Per questo sabato mattina i partecipanti a questa tre giorni hanno attraversato in corteo Piazza della Repubblica, il Balon e le strade di Aurora, dove i controlli e le retate dei senza-documenti sono all’ordine del giorno. Nel corso del corteo con scritte sugli autobus, manifesti sui muri e interventi al megafono è stata ribadita la necessità di organizzarsi assieme per resistere alle forze dell’ordine e sono stati ricordati alcuni tra i responsabili delle deportazioni, come Poste Italiane proprietaria della compagnia aerea Mistral Air particolarmente attiva nelle espulsioni.

Domenica pomeriggio si è invece svolto un rumoroso presidio sotto il Cie di Corso Brunelleschi, difeso per l’occasione da più di un centinaio di celerini e agenti in borghese. Oltre ai soliti petardoni e interventi al microfono sono state lanciate anche molte palline da tennis oltre le mura del Centro, cosa che non accadeva ormai da mesi visto che gli ultimi tentativi erano stati subito ostacolati dalle forze dell’ordine presenti. Il presidio si è poi concluso con un corteo lungo via Monginevro seguito da lontano dai blindati e dai cordoni della Celere.

A ricordare poi come le frontiere siano ovunque ci hanno poi pensato nei giorni successivi alcuni dei suoi sostenitori.

Lunedì sera lungo le strade di Aurora e Porta Palazzo si è infatti svolta una fiaccolata organizzata da sindacati di polizia e comitati di quartiere per pubblicizzare un “Patto per la sicurezza” consegnato nei giorni scorsi ai candidati sindaco cui si chiedono tra le altre cose più retate e lo sgombero delle case occupate in quartiere. E proprio sotto una di queste, in corso Giulio Cesare, qualche decina di sfrattandi, occupanti e solidali hanno atteso invano il passare della manifestazione che, non è dato sapere per quale motivo, alla fine ha invece deciso di sfilare lungo strade meno centrali e frequentate.

A concludere questa tre giorni contro le frontiere è stata quindi la polizia politica su mandato del Tribunale torinese.
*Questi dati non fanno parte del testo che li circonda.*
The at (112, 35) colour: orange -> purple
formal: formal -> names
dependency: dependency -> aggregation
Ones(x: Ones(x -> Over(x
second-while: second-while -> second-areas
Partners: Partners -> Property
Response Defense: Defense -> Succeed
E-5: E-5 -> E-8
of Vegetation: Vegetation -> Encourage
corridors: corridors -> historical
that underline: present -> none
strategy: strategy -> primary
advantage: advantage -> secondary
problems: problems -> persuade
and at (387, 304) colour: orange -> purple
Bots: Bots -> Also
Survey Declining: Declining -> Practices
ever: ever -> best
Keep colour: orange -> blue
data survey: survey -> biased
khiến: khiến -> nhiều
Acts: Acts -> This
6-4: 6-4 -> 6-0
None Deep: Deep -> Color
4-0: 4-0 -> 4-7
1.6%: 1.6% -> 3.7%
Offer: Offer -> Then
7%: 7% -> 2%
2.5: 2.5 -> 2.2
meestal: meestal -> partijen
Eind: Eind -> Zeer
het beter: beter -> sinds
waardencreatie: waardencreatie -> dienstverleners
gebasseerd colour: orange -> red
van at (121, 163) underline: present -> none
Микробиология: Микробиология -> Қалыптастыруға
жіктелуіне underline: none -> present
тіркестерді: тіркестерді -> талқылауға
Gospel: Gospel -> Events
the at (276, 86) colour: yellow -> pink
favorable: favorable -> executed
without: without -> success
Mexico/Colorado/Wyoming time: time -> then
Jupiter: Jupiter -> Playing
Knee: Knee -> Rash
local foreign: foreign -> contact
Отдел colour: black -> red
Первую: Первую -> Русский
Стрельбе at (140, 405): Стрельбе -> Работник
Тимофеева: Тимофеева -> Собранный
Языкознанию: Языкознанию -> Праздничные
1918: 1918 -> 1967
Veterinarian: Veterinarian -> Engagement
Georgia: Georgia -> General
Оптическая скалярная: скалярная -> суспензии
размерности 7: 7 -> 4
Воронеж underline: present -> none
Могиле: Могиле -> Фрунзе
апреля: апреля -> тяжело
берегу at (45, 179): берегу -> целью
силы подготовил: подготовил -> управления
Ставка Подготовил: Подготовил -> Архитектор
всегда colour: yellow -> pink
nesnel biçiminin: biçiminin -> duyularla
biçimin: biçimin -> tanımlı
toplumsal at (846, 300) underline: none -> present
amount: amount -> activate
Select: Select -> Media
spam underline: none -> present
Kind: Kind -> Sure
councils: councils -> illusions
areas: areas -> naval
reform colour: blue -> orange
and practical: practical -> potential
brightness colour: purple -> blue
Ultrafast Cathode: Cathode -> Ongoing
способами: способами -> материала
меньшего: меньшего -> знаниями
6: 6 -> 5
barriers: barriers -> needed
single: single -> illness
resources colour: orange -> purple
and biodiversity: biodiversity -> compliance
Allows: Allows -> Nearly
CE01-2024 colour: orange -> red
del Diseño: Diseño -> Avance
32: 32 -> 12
Per una contestazione avvenuta lo scorso ottobre contro la Ladisa, azienda che si occupa della distribuzione di pasti al Cie, dodici compagni si sono visti notificare ieri mattina un divieto di dimora dal comune di Torino. Una denuncia per violenza privata in concorso e una per deturpamento – dato che nel corso della contestazione sono stati versati all’interno degli uffici della Ladisa dei secchi di letame – sono bastate ai giudici per disporre il loro allontanamento. Banditi dalla città perché, conclude il Gip, a causa della loro ostinazione altre misure non riuscirebbero ad allontanarli dalle lotte.

Una strategia, quella dei divieti di dimora, da minimo sforzo e massimo risultato per le autorità cittadine. Con l’utilizzo di una misura cautelare minore, la cui notizia non fa fragore come quella di un arresto, toglie di mezzo, dalla geografia cittadina, braccia e teste impegnate nella ricerca quotidiana delle possibilità di confliggere, organizzarsi insieme, immaginare qualcosa di radicalmente altro. Una misura che non dura solo alcuni mesi, ma essendo considerata lieve può essere rinnovata per più di un anno, e dunque costringe le persone toccate a prendere le valigie e inventarsi un motivo per vivere altrove.

Un modus operandi di cui abbiamo già parlato in passato – qua le voci dei banditi del 2013 – , che ciclicamente si ripresenta. E con cui chi lotta non può non fare i conti.